ISO 27001 Annex A 6.5 Responsibilities After Termination Or Change Of Employment

ISO 27001 Annex A 6.5 asks you to make sure that security duties are still valid even after an employee stops working for you. You need to have these duties clearly stated, shared with people, and enforced.

This term is generally a requirement in the contract that explains what you expect an employee to do when they leave the company or when they move to a new position.

This is usually handled by including a relevant term in your employment agreements.

What is ISO 27001 Annex A 6.5?

The latest version of the ISO 27001 standard is ISO/IEC 27001:2022 (published in October 2022).

In the ISO/IEC 27001:2022 Standard the control is titled “Responsibilities After Termination Or Change Of Employment”.

What is the ISO 27001 Annex A 6.5 control objective?

The formal definition and control objective in the standard is: “Information security responsibilities and duties that remain valid after termination or change of employment should be defined, enforced and communicated to relevant personnel and other interested parties.

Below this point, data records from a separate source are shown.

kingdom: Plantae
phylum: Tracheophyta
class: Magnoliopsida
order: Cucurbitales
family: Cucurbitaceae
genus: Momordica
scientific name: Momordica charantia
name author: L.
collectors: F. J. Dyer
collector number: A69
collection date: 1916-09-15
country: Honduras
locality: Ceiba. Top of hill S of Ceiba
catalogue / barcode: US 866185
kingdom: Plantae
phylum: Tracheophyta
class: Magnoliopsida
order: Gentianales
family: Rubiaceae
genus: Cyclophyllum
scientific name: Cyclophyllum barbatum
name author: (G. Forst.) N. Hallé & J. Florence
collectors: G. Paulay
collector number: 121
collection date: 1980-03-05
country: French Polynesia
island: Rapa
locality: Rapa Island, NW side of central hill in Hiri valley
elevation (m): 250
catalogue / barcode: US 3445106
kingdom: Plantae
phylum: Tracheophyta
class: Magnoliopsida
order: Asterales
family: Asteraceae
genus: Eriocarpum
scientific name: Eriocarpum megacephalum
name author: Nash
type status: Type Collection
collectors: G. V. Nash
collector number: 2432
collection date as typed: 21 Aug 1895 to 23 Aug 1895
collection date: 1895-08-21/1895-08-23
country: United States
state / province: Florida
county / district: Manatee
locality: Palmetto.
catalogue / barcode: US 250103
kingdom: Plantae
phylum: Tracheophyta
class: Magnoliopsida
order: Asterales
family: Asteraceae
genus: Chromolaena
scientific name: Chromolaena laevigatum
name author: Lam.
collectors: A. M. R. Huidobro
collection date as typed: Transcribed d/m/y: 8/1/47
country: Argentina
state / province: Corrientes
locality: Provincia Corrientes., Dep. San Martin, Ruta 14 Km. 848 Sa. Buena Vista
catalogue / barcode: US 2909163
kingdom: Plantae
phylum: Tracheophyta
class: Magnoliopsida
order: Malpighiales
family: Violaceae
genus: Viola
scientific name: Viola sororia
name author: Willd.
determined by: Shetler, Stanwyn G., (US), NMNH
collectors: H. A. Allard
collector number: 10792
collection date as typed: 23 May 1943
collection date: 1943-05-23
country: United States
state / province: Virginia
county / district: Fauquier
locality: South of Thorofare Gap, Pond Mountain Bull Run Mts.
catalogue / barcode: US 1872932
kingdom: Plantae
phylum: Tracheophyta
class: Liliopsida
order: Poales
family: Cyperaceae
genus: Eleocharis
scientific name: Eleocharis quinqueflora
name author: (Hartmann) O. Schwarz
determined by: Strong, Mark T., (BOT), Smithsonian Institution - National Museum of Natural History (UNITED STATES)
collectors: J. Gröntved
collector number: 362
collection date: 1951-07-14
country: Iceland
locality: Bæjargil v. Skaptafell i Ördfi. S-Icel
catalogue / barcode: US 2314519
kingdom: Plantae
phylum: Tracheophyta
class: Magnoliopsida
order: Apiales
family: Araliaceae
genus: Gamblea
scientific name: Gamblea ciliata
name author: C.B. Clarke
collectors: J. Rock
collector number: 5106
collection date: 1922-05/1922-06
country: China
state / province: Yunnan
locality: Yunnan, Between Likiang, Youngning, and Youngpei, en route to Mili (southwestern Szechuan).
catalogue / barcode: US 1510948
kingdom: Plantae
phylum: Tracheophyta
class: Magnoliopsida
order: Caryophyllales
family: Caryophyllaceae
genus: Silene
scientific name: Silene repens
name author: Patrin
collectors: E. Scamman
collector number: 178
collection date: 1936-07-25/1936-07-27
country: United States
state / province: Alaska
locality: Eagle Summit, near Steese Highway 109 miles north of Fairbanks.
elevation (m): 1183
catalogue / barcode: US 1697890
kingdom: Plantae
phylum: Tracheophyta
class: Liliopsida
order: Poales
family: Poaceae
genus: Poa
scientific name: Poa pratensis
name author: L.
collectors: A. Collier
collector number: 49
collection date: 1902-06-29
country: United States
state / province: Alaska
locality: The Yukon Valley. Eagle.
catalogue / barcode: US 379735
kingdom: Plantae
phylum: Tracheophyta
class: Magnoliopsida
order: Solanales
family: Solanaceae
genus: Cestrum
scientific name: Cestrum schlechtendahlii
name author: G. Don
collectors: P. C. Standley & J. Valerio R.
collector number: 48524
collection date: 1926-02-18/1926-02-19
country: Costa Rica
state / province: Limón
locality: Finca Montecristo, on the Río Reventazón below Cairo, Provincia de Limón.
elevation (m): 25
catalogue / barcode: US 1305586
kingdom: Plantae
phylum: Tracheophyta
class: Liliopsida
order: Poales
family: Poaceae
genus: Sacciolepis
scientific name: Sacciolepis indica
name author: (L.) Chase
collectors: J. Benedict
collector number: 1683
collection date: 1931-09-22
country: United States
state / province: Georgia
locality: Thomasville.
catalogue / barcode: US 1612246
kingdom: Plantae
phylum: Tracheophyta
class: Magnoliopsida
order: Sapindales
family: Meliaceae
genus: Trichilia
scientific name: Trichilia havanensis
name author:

What is the purpose of ISO 27001 Annex A 6.5?

The purpose of ISO 27001 Annex A 6.5 is “to ensure that you are protecting the organisation even after someone leaves.

Is ISO 27001 Annex A 6.5 Mandatory?

ISO 27001 Annex A control 6.5 (Responsibilities After Termination Or Change Of Employment in the 2022 standard) is not automatically mandatory in the same way the clauses in the main body of the standard (clauses 4 through 10) are.

The mandatory part of the standard requires you to consider ISO 27001 Annex A 6.5 and all other Annex A controls, but you have the flexibility to exclude it if it is not applicable to your organisation’s specific risks and context.

Key Parts of the Rule

To follow this rule, you should have clear plans and policies. Here are some important steps:

You need to make sure a few things are true:

  • Your job contracts must include rules about information security.
  • These rules should say what happens with information security after someone leaves your company.
  • You must talk to a human resources expert.
  • You must talk to a legal expert.
  • The contracts must be in place, signed, and something you can enforce legally.

Responsibilities That Continue

Even after someone leaves their job, some of their information security duties remain. While these duties change based on the company and the person’s role, common duties include:

  • Keeping company information private.
  • Giving back all things that belong to the company.
  • Not sharing private details with people who should not see them.

Handling Job Changes and Endings

When an employee who knows private information changes jobs or leaves the company, you should take these steps:

  • Take away the employee’s ability to use all company computer systems, networks, and data.
  • Get back any company items the employee has.
  • Hold a final meeting with the employee to talk about any worries about the private information they had access to.
  • Look over computer records to check for any odd activity or times when data may have been breached while the employee worked there.
  • Change any passwords and codes that the employee knew.
  • Check access for any outside groups to make sure the former employee can no longer see private information through them.

Who Manages the Job Ending

Usually, the human resources department manages the process of someone leaving. However, sometimes the employee’s manager or supervisor might handle it.

Changing Roles and Duties

When someone leaves, their work duties should be properly given to someone else. Not handing over vital tasks is a big error companies often make. This means important work may be missed or forgotten.

Rules for Outside People

These same rules apply to your suppliers and people from outside your company. You manage this through the contracts you have with them.

What an Auditor Will Check

An auditor will want to see proof that you are following these rules. They will look for:

1. Employment Contracts

The auditor will review your standard contract. They want to confirm that it includes the right language about information security and what must happen when someone leaves the company. If your standard contract looks correct, they might ask to see examples of current employee contracts. This is to make sure your actual agreements follow the standard contract and meet the necessary rules.

The auditor might check that your contracts and their security rules are legally sound. While this is unlikely, they could check to see that your agreements are enforceable in court and not just something you created without professional help.

3. Awareness of Responsibilities

The auditor will check to see that you have written-down procedures and specific policies for different security topics. They will confirm that you have shared these with people and that everyone has been trained on what is expected of them. For employees who are leaving, the auditor will check that making them aware of these responsibilities is a part of your Human Resources process for when staff members depart.